Described simply, Digital Rights Management (DRM) is a lock placed on a file to ensure only the person who purchased it uses it. As applied to ebooks, DRM’s primary function is to secure the title against opening by anyone other than the individual whose device or software has the key to it. In most cases, DRM will also prevent copying and printing. From an author’s perspective, when it comes to ebook sales and Digital Rights Management, these characteristics have a number of pros. However, there can also be some pretty significant cons for the buyers of the book.
Let’s take a look at both.
There are four primary DRM systems out there. Amazon has a specific one it applies to its Kindle eBooks, which they control. Apple has one it applies to purchases from the iTunes store, Adobe’s ADEPT (Adobe Digital Editions Protection Technology) is employed by a wide variety of retailers. Among them are Barnes & Noble, Kobo, and Overdrive. ADEPT uses Adobe Content Server 4 (ACS4) to manage the DRM of eBook files from a server. This gives it the flexibility to be applied to a variety of situations, including enabling self-publishing ebook sellers to license the software and apply it to purchases from their stores. Marlin DRM is the fourth system, which was co-developed by Intertrust, Panasonic, Philips, Samsung and Sony.
DRM’s Pros (More or Less)
When it performs as intended, DRM can be a useful tool for protecting an author’s copyright. By ensuring the digital files comprising the ebook are used in a read-only fashion, DRM makes it possible for the writer to get royalties from each person who reads their book, as the files cannot be passed from device to device without the key. Publishers, at their discretion, can decide how many devices the book can be viewed on to ensure pass-along rates remain low.
There’s just one problem.
DRM only serves to keep honest people honest. All of the primary codes have been broken by hackers, so people who are bound and determined to steal the book can do so. Basically, instead of keeping the unscrupulous out, DRM keeps honest people in. Thieves can pretty much have their way with DRM protected materials. With that said, while it doesn’t prevent all forms of piracy, it does mitigate the potential for it among the conscientious.
Because hackers have cracked the codes, the only people inconvenienced by DRM are legitimate purchasers of a protected book. Let’s say you bought a DRM-protected book for your Kindle and you switch to Apple’s iPad. All of the books you bought for Kindle will need to be repurchased because their DRM solution is incompatible with iPad.

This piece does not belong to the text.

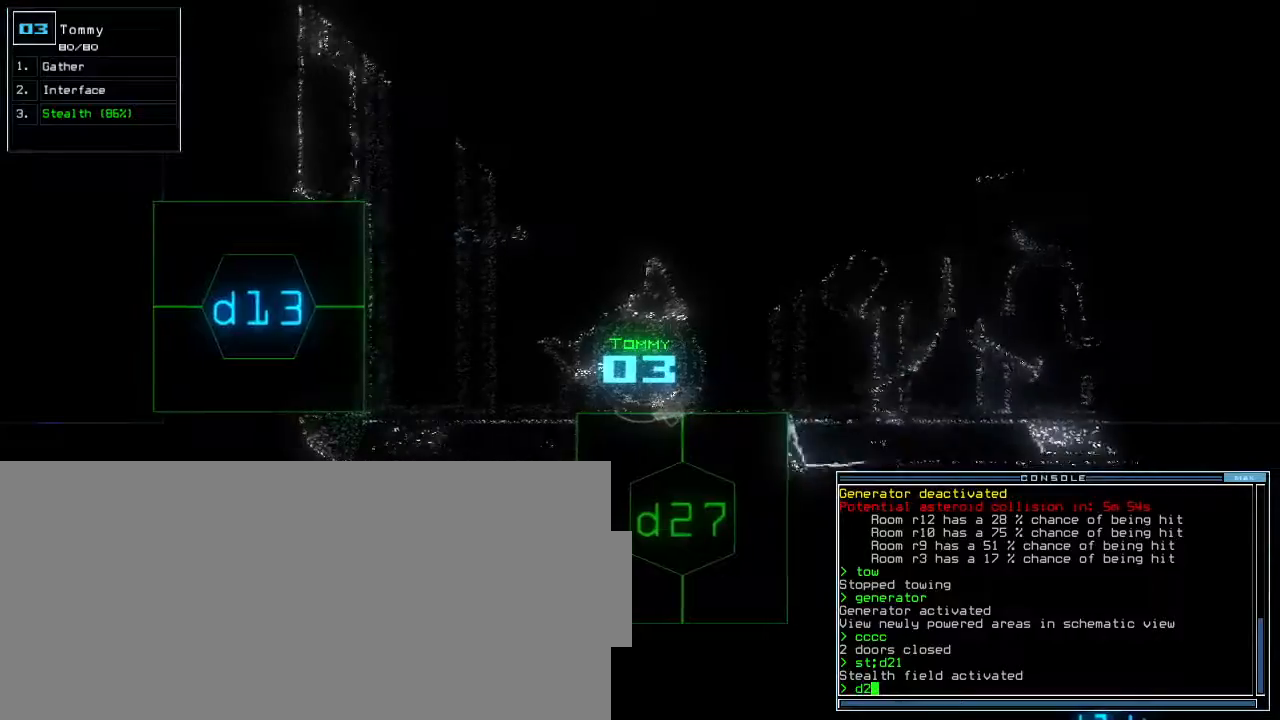
{"keys": [], "events": [[150, "7", "down"], [183, "return", "down"], [233, "7", "up"], [250, "return", "up"], [300, "space", "down"], [383, "space", "up"]]}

Further, DRM systems sometimes malfunction and won’t let the people who actually bought the book open it. This is an important consideration when you’re considering how to sell an ebook online. Frustrated customers can lead to demands for refunds, which can put a dent in your revenue stream.
Further, the protections afforded by DRM could actually undermine sales.
When a book can be shared, word of mouth has a better chance of flourishing, which translates into more copies sold. Thus, it’s very possible an author insisting upon DRM protection for their work could be shooting themselves in the foot.
Ultimately, it’s up to the individual writer to decide how they want to protect their work. In the case of ebook sales and Digital Rights Management, there are pros and cons. You’ll have to decide if the pros outweigh the cons for the type of books you sell.